Am 28.05.2018 um 12:27 hat Arik Hadas geschrieben:
On Mon, May 28, 2018 at 11:25 AM, Kevin Wolf <kwolf(a)redhat.com>
wrote:
> [ Adding qemu-block ]
>
> Am 27.05.2018 um 10:36 hat Arik Hadas geschrieben:
> > On Thu, May 24, 2018 at 6:13 PM, Nir Soffer <nsoffer(a)redhat.com> wrote:
> >
> > > On Thu, May 24, 2018 at 6:06 PM Vrgotic, Marko <
> M.Vrgotic(a)activevideo.com>
> > > wrote:
> > >
> > >> Dear Nir,
> > >>
> > >> Thank you for quick reply.
> > >>
> > >> Ok, why it will not work?
> > >>
> > >
> > > Because the image has a backing file which is not accessible to oVirt.
> > >
> > >
> > >> I used qemu+tcp connection, via import method through engine admin
UI.
> > >>
> > >> Images was imported and converted according logs, still “backing
file”
> > >> invalid entry remained.
> > >>
> > >> Also, I did use same method before, connecting to plain “libvirt kvm”
> > >> host, import and conversion went smooth, no backend file.
> > >>
> > >> Image format is qcow(2) which is supported by oVirt.
> > >>
> > >> What am I missing? Should I use different method?
> > >>
> > >
> > > I guess this is not a problem on your side, but a bug in our side.
> > >
> > > Either we should block the operation that cannot work, or fix the
> process
> > > so we don't refer to non-existing image.
> > >
> > > When importing we have 2 options:
> > >
> > > - import the entire chain, importing all images in the chain,
> converting
> > > each image to oVirt volume, and updating the backing file of each
> layer
> > > to point to the oVirt image.
> > >
> > > - import the current state of the image into a new image, using either
> raw
> > > or qcow2, but without any backing file.
> > >
> > > Arik, do you know why we create qcow2 file with invalid backing file?
> > >
> >
> > It seems to be a result of a bit naive behavior of the kvm2ovirt module
> > that tries to download only the top-level volume the VM uses, assuming
> each
> > of the disks to be imported is comprised of a single volume.
> >
> > Maybe it's time to finally asking QEMU guys to provide a way to consume
> the
> > 'collapsed' form of a chain of volumes as a stream if that's not
> available
> > yet? ;) It can also boost the recently added process of exporting VMs as
> > OVAs...
>
> Not sure which operation we're talking about on the QEMU level, but
> generally the "collapsed" view is the normal thing because that's
what
> guests see.
>
> For example, if you use 'qemu-img convert', you have to pass options to
> specifically disable it and convert only a single layer if you want to
> keep using backing files instead of getting a standalone image that
> contains everything.
>
Yeah, some context was missing. Sorry about that.

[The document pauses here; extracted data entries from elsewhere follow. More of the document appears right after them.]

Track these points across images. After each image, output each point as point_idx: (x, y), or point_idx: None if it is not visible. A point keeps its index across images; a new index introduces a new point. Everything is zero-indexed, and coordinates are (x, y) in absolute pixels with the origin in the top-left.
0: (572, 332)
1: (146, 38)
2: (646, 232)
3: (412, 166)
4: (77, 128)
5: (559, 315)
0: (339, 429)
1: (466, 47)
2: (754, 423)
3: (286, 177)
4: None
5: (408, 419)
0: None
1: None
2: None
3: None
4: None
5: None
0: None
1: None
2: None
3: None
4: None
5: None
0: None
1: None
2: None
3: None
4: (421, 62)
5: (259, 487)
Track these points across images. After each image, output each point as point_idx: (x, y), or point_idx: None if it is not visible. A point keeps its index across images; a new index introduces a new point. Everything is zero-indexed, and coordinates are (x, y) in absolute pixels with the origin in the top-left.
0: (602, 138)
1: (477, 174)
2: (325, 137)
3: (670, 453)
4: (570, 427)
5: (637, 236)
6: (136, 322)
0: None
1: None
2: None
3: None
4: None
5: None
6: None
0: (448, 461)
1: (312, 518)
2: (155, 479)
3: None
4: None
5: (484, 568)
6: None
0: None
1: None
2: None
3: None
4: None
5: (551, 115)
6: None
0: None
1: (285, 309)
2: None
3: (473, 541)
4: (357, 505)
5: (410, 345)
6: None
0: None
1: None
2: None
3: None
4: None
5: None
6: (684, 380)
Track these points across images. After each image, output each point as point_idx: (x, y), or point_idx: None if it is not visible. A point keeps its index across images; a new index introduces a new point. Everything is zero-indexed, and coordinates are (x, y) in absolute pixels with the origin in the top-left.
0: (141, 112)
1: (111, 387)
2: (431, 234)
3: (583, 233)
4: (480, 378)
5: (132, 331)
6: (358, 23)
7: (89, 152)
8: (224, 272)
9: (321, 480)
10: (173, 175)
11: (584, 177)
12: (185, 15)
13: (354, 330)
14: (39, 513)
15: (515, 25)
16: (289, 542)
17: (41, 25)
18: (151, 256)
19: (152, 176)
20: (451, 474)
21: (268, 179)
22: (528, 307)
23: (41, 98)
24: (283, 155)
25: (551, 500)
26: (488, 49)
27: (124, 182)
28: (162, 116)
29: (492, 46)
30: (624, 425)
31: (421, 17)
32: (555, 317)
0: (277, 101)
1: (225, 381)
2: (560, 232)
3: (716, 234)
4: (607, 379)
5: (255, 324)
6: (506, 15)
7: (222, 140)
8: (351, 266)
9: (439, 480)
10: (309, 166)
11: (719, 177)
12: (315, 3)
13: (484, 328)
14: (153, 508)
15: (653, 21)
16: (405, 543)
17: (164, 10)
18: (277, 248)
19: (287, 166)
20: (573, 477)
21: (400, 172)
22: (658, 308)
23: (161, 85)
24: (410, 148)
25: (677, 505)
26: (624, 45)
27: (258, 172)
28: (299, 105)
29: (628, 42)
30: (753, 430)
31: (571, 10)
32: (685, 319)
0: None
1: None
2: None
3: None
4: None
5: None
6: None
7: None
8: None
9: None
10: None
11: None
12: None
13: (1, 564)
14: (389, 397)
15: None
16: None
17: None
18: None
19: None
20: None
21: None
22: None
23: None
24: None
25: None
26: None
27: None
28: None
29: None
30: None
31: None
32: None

Let me demonstrate briefly the flow for OVA:
Let's say that we have a VM that is based on a template and has one disk
and one snapshot, so its volume-chain would be:
T -> S -> V
(V is the volume the VM writes to, S is the backing file of V and T is the
backing file of S).
When exporting that VM to an OVA file we want the produced tar file to be
comprised of:
(1) OVF configuration
(2) single disk volume (preferably qcow).
So we need to collapse T, S, V into a single volume.
Sure, we can do 'qemu-img convert'. That's what we do now in oVirt 4.2:
(a) qemu-img convert produces a 'temporary' collapsed volume
(b) make a tar file of the OVf configuration and that 'temporary' volume
(c) delete the temporary volume
But the fact that we produce that 'temporary' volume obviously slows down
the entire operation.
It would be much better if we could "open" a stream that we can read from
the 'collapsed' form of that chain and stream it directly into the
appropriate tar file entry, without extra writes to the storage device.
Few months ago people from the oVirt-storage team checked the qemu toolset
and replied that this capability is not yet provided, therefore we
implemented the workaround described above. Apparently, the desired ability
can also be useful for the flow discussed in this thread so it worth asking
for it again :)
I think real streaming is unlikely to happen because most image formats
that QEMU supports aren't made that way. If there is a compelling
reason, we can consider it, but it would work only with very few target
formats and as such would have to be separate from existing commands.
As for OVA files, I think it might be useful to have a tar block driver
instead which would allow you to open a file inside a tar archive (you
could then also directly run an OVA without extracting it first). We
probably wouldn't be able to support resizing images there, but that
should be okay.
If you can create a tar file that reserves space for the image file
without actually writing it, a possible workaround today would be using
the offset/size runtime options of the raw driver to convert directly
into a region inside the tar archive.